Multivariable Maxima Minima Calculator

Classify critical points using gradients and Hessians. Explore bounded ranges with numerical grid sampling today. Download results for review, teaching, records, and classroom reports.

Calculator Form

Use x and y. Example: x^2 + y^2 + 2*x - 4*y + 5

Example Data Table

Function Point Expected Type Search Range
x^2 + y^2 (0, 0) Local minimum -5 to 5
-x^2 - y^2 (0, 0) Local maximum -5 to 5
x^2 - y^2 (0, 0) Saddle point -5 to 5
x^2 + y^2 + 2*x - 4*y + 5 (-1, 2) Local minimum -5 to 5

Formula Used

The calculator estimates first partial derivatives with central differences. It uses fx = [f(x+h,y)-f(x-h,y)] / 2h. It also uses fy = [f(x,y+h)-f(x,y-h)] / 2h.

The Hessian matrix is built from fxx, fyy, and fxy. The determinant is D = fxx*fyy - fxy^2. If D is positive and fxx is positive, the point is a local minimum. If D is positive and fxx is negative, the point is a local maximum. If D is negative, the point is a saddle point. If D is near zero, the test may be inconclusive.

How to Use This Calculator

Enter a function using x and y as variables. Choose the point where you want to test behavior. Set a small derivative step for numerical differentiation. Use a tolerance that matches your accuracy needs. Add bounded grid limits to search for approximate extremes. Press calculate. The result appears above the form and below the header. Download the result table when you need a saved copy.

About Multivariable Maxima and Minima

What the Tool Measures

A multivariable function can rise, fall, bend, and flatten in many directions. This makes its maximum and minimum behavior richer than a one variable curve. The calculator checks a selected point by estimating partial derivatives. It also studies the second derivative structure through the Hessian matrix. These values help decide whether the point behaves like a hill, valley, saddle, or uncertain surface.

Why Gradients Matter

The gradient contains the first partial derivatives. At a true interior critical point, both first partial derivatives are zero. Numerical work rarely gives exact zero. That is why this page includes tolerance. A small gradient magnitude means the function is nearly flat at the selected point. A large value means the point is probably not stationary.

Why the Hessian Matters

The Hessian describes local curvature. Positive curvature in every direction suggests a local minimum. Negative curvature in every direction suggests a local maximum. Mixed curvature suggests a saddle point. The determinant test summarizes this behavior for two variables. Eigenvalues add another useful view of the same curvature pattern.

Bounded Range Search

Local tests only describe behavior near one point. A function can have different behavior elsewhere. The grid search scans a rectangular region. It reports approximate smallest and largest sampled values. This does not replace symbolic optimization. It gives a practical check when exact solving is difficult. More grid points improve coverage. They also increase calculation time.

Good Input Practices

Use clear multiplication signs, such as 2*x*y. Avoid writing 2xy. Choose ranges that include the region of interest. Start with a moderate grid size. Then refine the search near promising points. Use smaller derivative steps for smooth functions. Use larger steps when the function has numerical noise. Always review results with mathematical judgment. Calculators support study, but context still matters.

FAQs

What is a critical point?

A critical point is a point where first partial derivatives are zero or undefined. This calculator checks near-zero gradient values using your tolerance setting.

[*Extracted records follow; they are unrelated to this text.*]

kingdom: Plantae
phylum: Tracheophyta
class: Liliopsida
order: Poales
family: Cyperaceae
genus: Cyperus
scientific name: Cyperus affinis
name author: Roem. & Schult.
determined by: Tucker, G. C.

What does the Hessian determinant show?

It shows local curvature behavior. A positive determinant can indicate a maximum or minimum. A negative determinant indicates a saddle point.

Can this solve symbolic derivatives?

No. It uses numerical differentiation. It estimates derivatives from nearby function values, then applies standard second derivative tests.

Why does the result say inconclusive?

The Hessian determinant may be near zero. In that case, the standard second derivative test cannot classify the point reliably.

What grid size should I use?

Use 21 to 51 points for quick checks. Use higher values for smoother scans, but expect more calculation time.

Does grid search find exact extrema?

No. It samples points inside your chosen range. It gives an approximation, not a guaranteed exact global result.

Which functions are supported?

The calculator supports common functions like sin, cos, tan, sqrt, log, exp, abs, pow, min, and max.

Why should I use multiplication signs?

The evaluator needs explicit multiplication. Write 3*x*y instead of 3xy. This prevents parsing errors and improves accuracy.